House from Sterzhausen
Built: circa 1700
Dismantled: 1979
Reassembled: 1985/86
The two-storey timber-framed structure rests on a plinth of trimmed red sandstone and bears a gable roof with beavertail tiles. The facade was given a representative design featuring timbers with carving, harmoniously arranged windows and noteworthy decoration in the gables.
The fate of this house is typical for many buildings in Hesse’s villages. While the estate comprised a farmstead with a stable barn on a plot of 1,005 square metres, 16 hectares of arable land and pastures, a bakehouse, a medium sized cattle herd and 1,556 square metres of garden in 1780, within eighty years partible inheritance, demolition of buildings and lack of heirs to the farm had reduced it to only the dwelling.

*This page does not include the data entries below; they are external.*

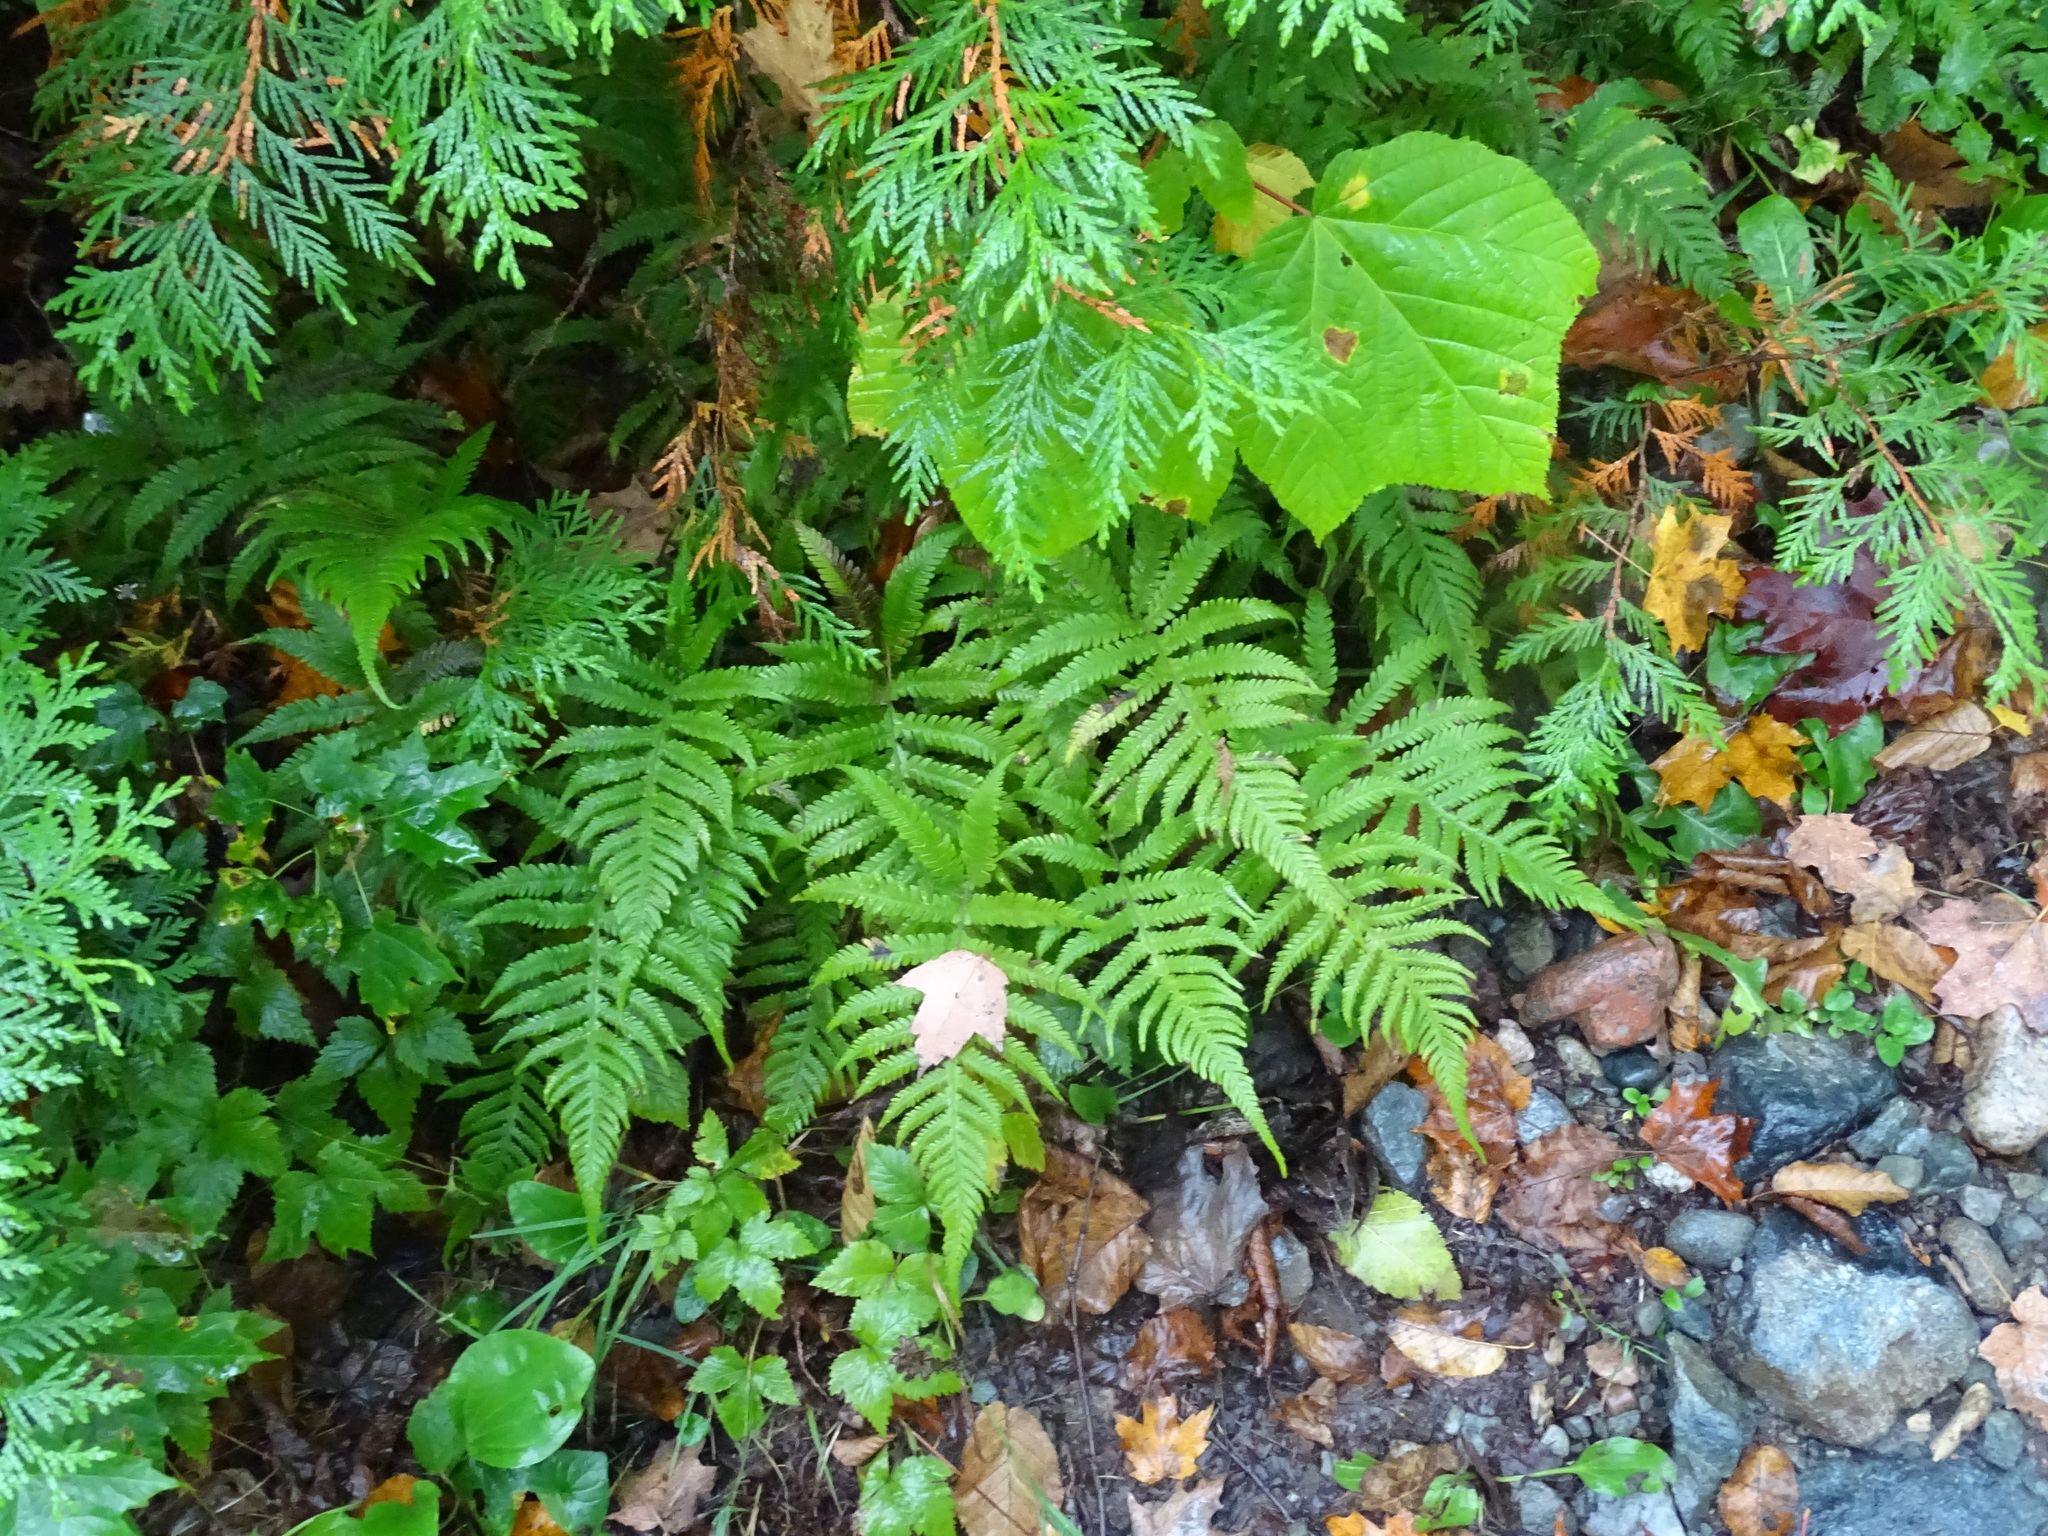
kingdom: Plantae
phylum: Tracheophyta
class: Polypodiopsida
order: Polypodiales
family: Thelypteridaceae
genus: Phegopteris
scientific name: Phegopteris connectilis
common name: Beech fern
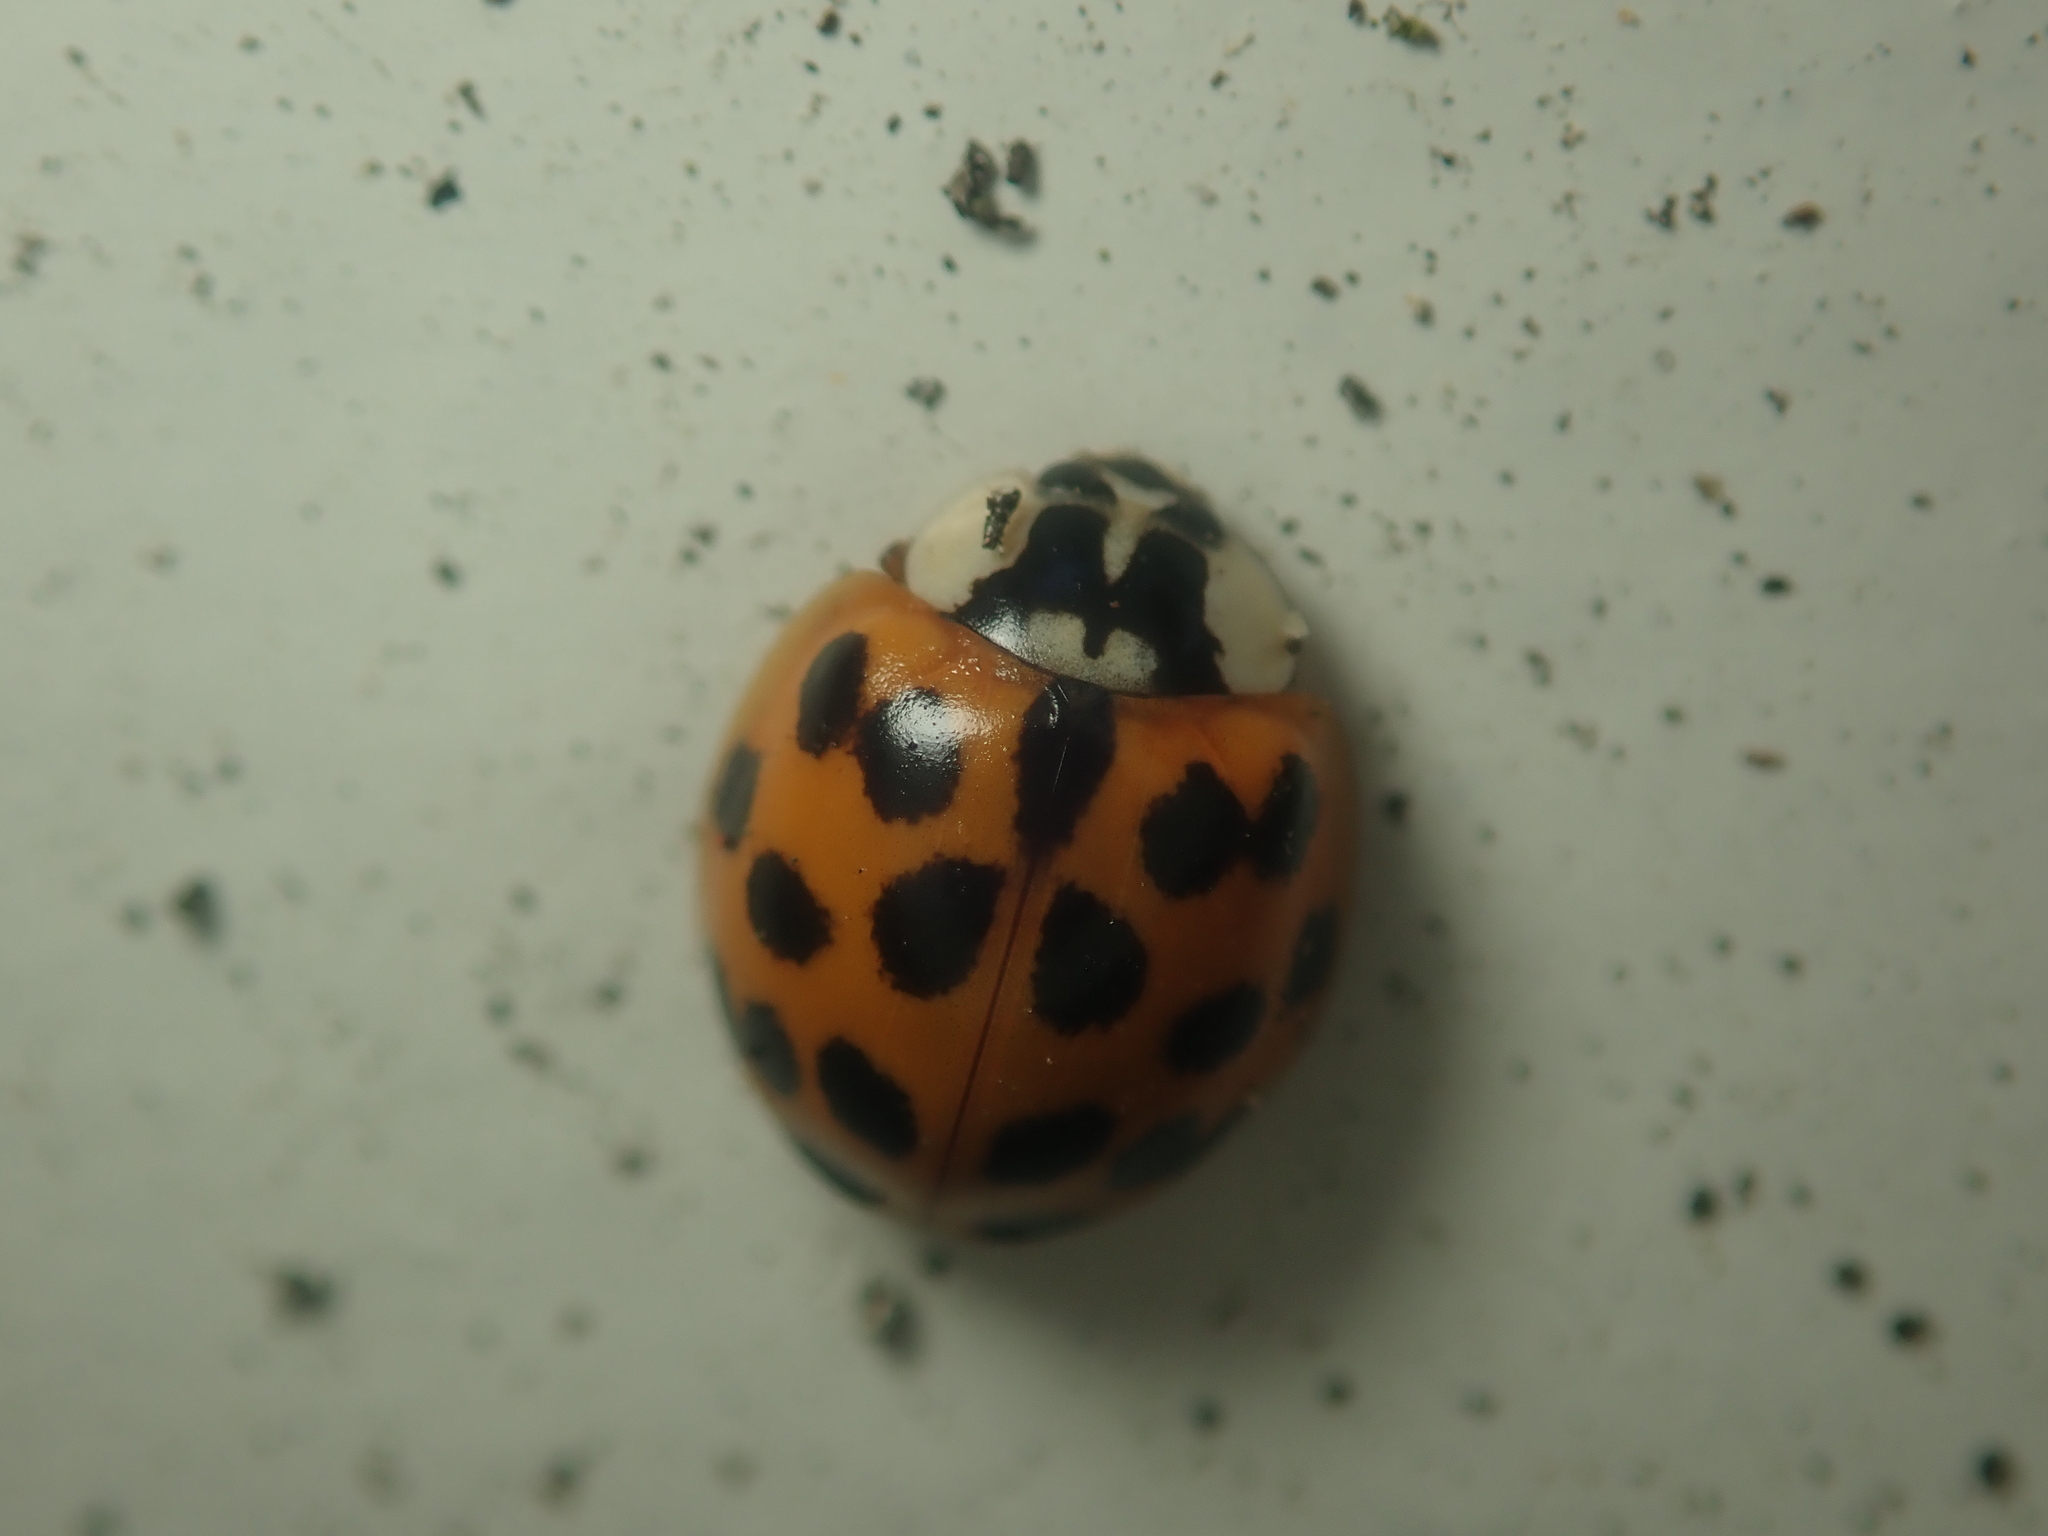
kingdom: Animalia
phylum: Arthropoda
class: Insecta
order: Coleoptera
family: Coccinellidae
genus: Harmonia
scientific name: Harmonia axyridis
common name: Harlequin ladybird
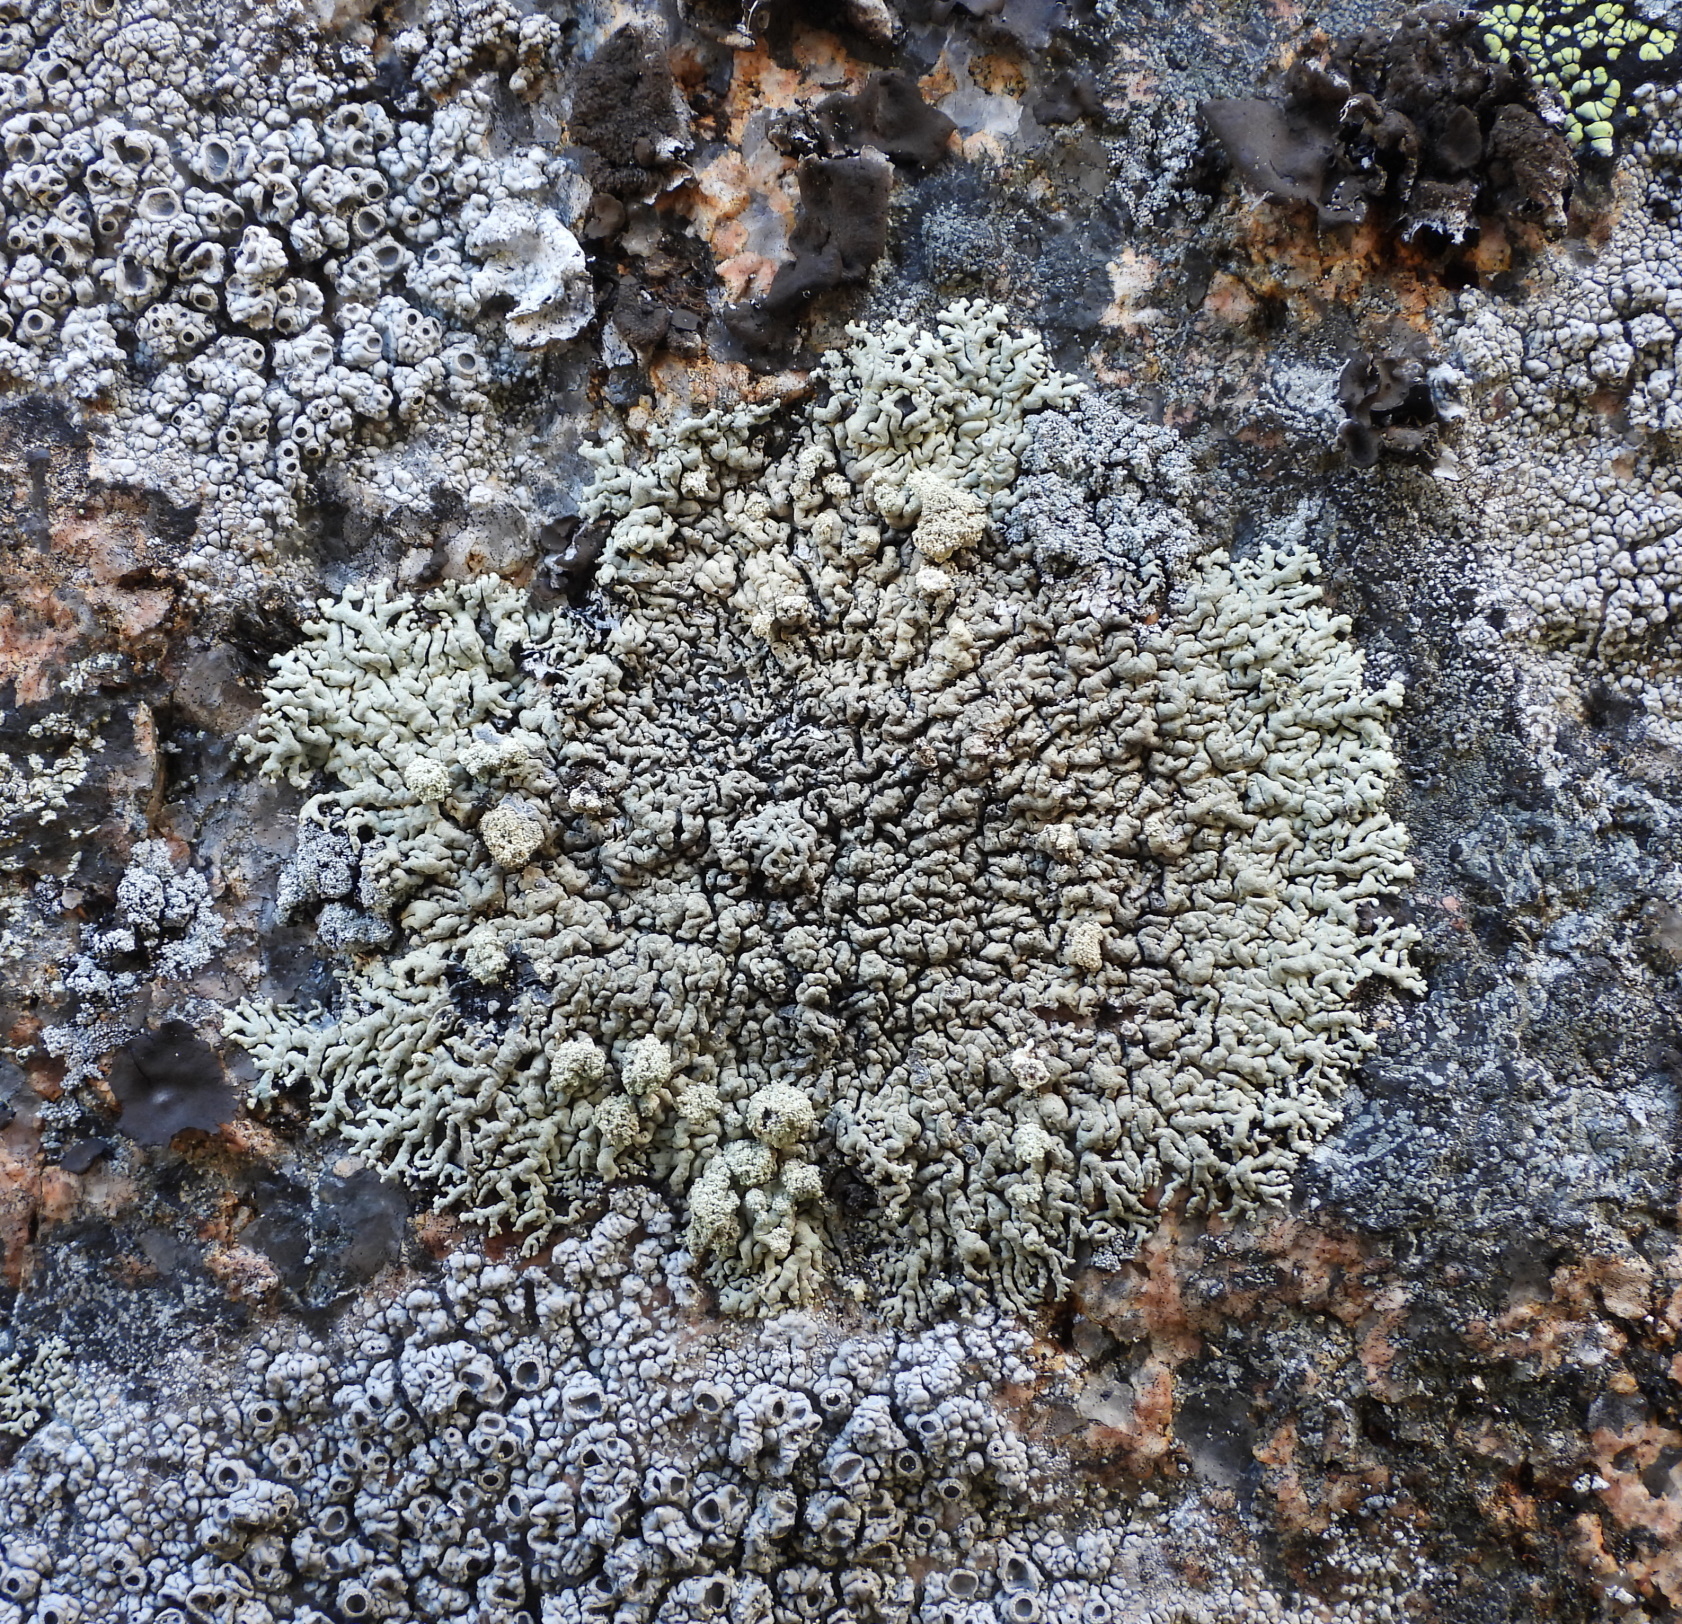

In the Open Air Museum, the building has been restored to its appearance in about 1950. During the Second World War, bombed-out families were billeted in the House from Sterzhausen. Immediately after the war, it was home to expelled persons, refugees and migrant workers’ families. In total, 20 to 30 people lived there under one roof, with up to five people sharing a single room. The owner lived on the ground floor to the right in those years. At first, expellees hoped for a possible speedy return to their old homes, but this became more and more unlikely once the Cold War had begun. The House from Sterzhausen and the Barn from Damhausen currently house the permanent exhibition “Flight and Expulsion”.